Онлайн книга - Пенелопа | Автор книги - Гоар Маркосян-Каспер

Cтраница 52
читать онлайн книги бесплатно

«А что, и мечтала», — вздохнула Пенелопа, с помощью карманного фонарика устанавливая дислокацию замочной скважины. Но тсс! Она неслышно прокралась в замок ключом, отжала дверь вместе с утепляющими прокладками из скатанных валиками старых одеял и буквально просочилась в коридор, где после стольких усилий запуталась в наваленных грудой башмаках. Надо заметить, что львиная их доля принадлежала самой Пенелопе… справедливее было б, конечно, если б она принадлежала льву, но лев башмаков не носил, бегал босой в любое время года, то есть бегал бы босой, если б имел на то способности и желание, так что лев отпадал, отпадал и папа Генрих, аккуратный, без пяти минут педант или, вернее, педант спустя пять минут, поскольку мама Клара, по умению создавать беспорядок лишь немногим уступавшая Пенелопе, отучила его от ряда пагубных привычек, присущих педантам (по мнению Пенелопы, иссушавших душу и душивших ростки художественных талантов), однако не до конца, и он сохранил обыкновение держать в шкафчике как сандалии, так и ботинки. Что касается Клары, она снимала сапоги где-то в середине коридора и оставляла на видном месте, летнюю же свою обувь сгребла в угол, и методом исключения… Словом, Пенелопа запуталась в собственных туфлях, босоножках, сапогах и тапочках общим числом около тридцати, споткнулась, дернулась и выронила бусы, которые держала в левой руке, при попытке нашарить их в темноте обронила, как водится, ключи, потом сумку, потом снова бусы (зато удержала фонарик) и замерла на месте, ожидая, что разбуженная разноголосым шумом мать вот-вот возникнет во мраке с крохотной керосиновой лампадкой и, подсвеченная снизу дрожащим язычком пламени, как нелепая статуя Матери-Армении, застынет, воздев к небу руки… Какая-то тут вышла белиберда, у нее же лампадка, стало быть, воздеть она может только одну руку, и это не столь патетично, так что воздевать не стоит вообще.
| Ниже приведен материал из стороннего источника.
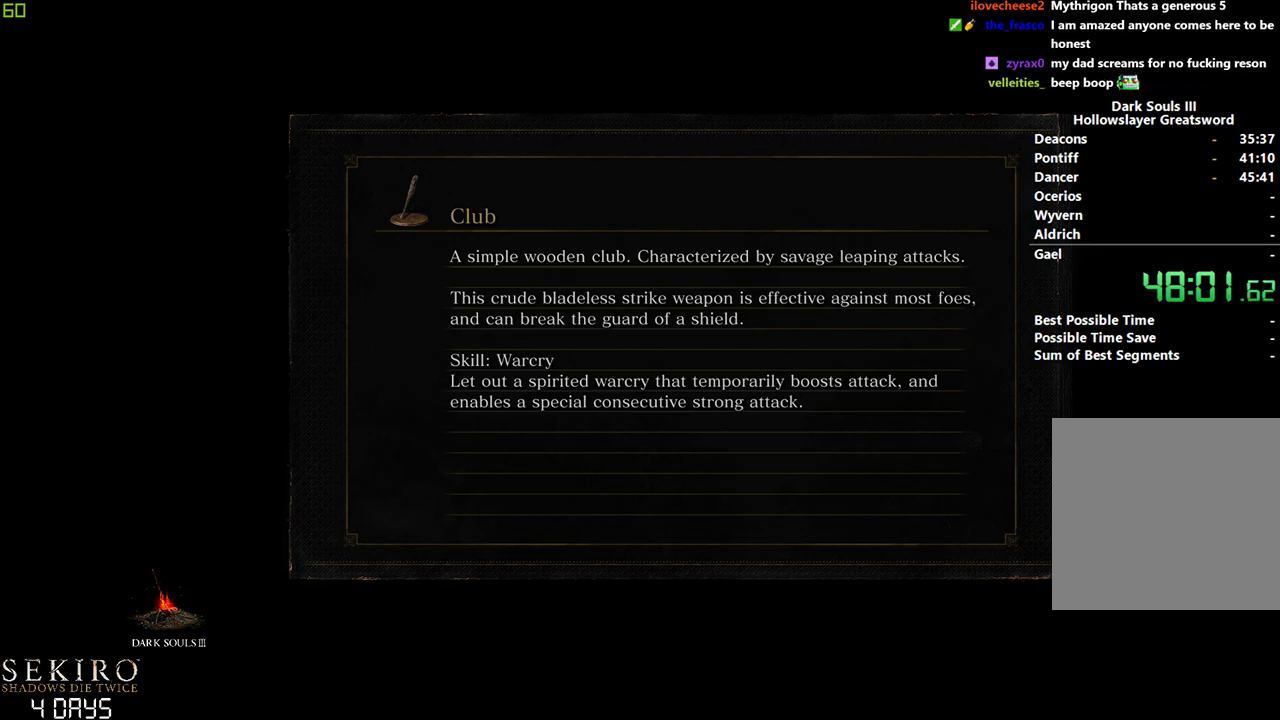
{"buttons": ["B"], "left_stick": "center", "right_stick": "center", "events": []}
Может, поэтому она и не идет?

Убедившись, что из родительской спальни не доносится никаких подозрительных шорохов, Пенелопа зажгла предусмотрительно потушенный при проникновении в квартиру фонарик, положила его на ближайшую туфлю, избавилась от полушубка, подобрала раскинутое вокруг имущество и двинулась дальше в комнату. В комнате горела вторая лампадка (почему вторая?.. практически первая, ведь отличить их можно только по порядку появления, в остальном они как близнецы, хоть и куплены на разных улицах у совершенно несхожих людей), великодушно оставленная зажженной заботливым родителем — каким, угадать нетрудно, наверняка из-за этого мать с отцом долго препирались, мать возмущалась и доказывала неизбежность пожара, а отец разводил руками и убеждал, что нельзя вынуждать ребенка передвигаться в кромешной темноте. Пенелопа кинула прочие вещи в кресло и села на диван поближе к лампадке, чтобы рассмотреть подарок. Бусы были вкусно-зеленые, напоминая некогда любимые конфеты «Дюшес», бусины — маленькие, круглые, нанизанные густо, в несколько слоев, наподобие длиннющей узкой виноградной грозди. Пенелопа покатала их по журнальному столику, потом, ища, с кем бы поделиться своим восторгом, показала важно восседавшему рядом Мише-Леве, даже накинула их льву на шею, но сделала это неловко, бусы соскользнули и вновь со стуком шлепнулись на пол.

— Ах ты, продажная шкурка! — возмутилась шепотом Пенелопа. — Ты почему бусы уронил? Хочешь всех перебудить, да?! — Она подобрала бусы и поглядела на льва. — Обиделся, что ли? Так ты и есть продажная шкурка, братец, против правды не попрешь. Разве не тебя купили в магазине? Я же и купила, отвалила двадцать пять кровных рубликов, между прочим, а могла бы их на что-нибудь путное потратить. На бусы, например. Попроще, может быть, не такие красивые, но все же. А ты еще обижаешься. Ладно-ладно, ты же знаешь, что я тебя люблю.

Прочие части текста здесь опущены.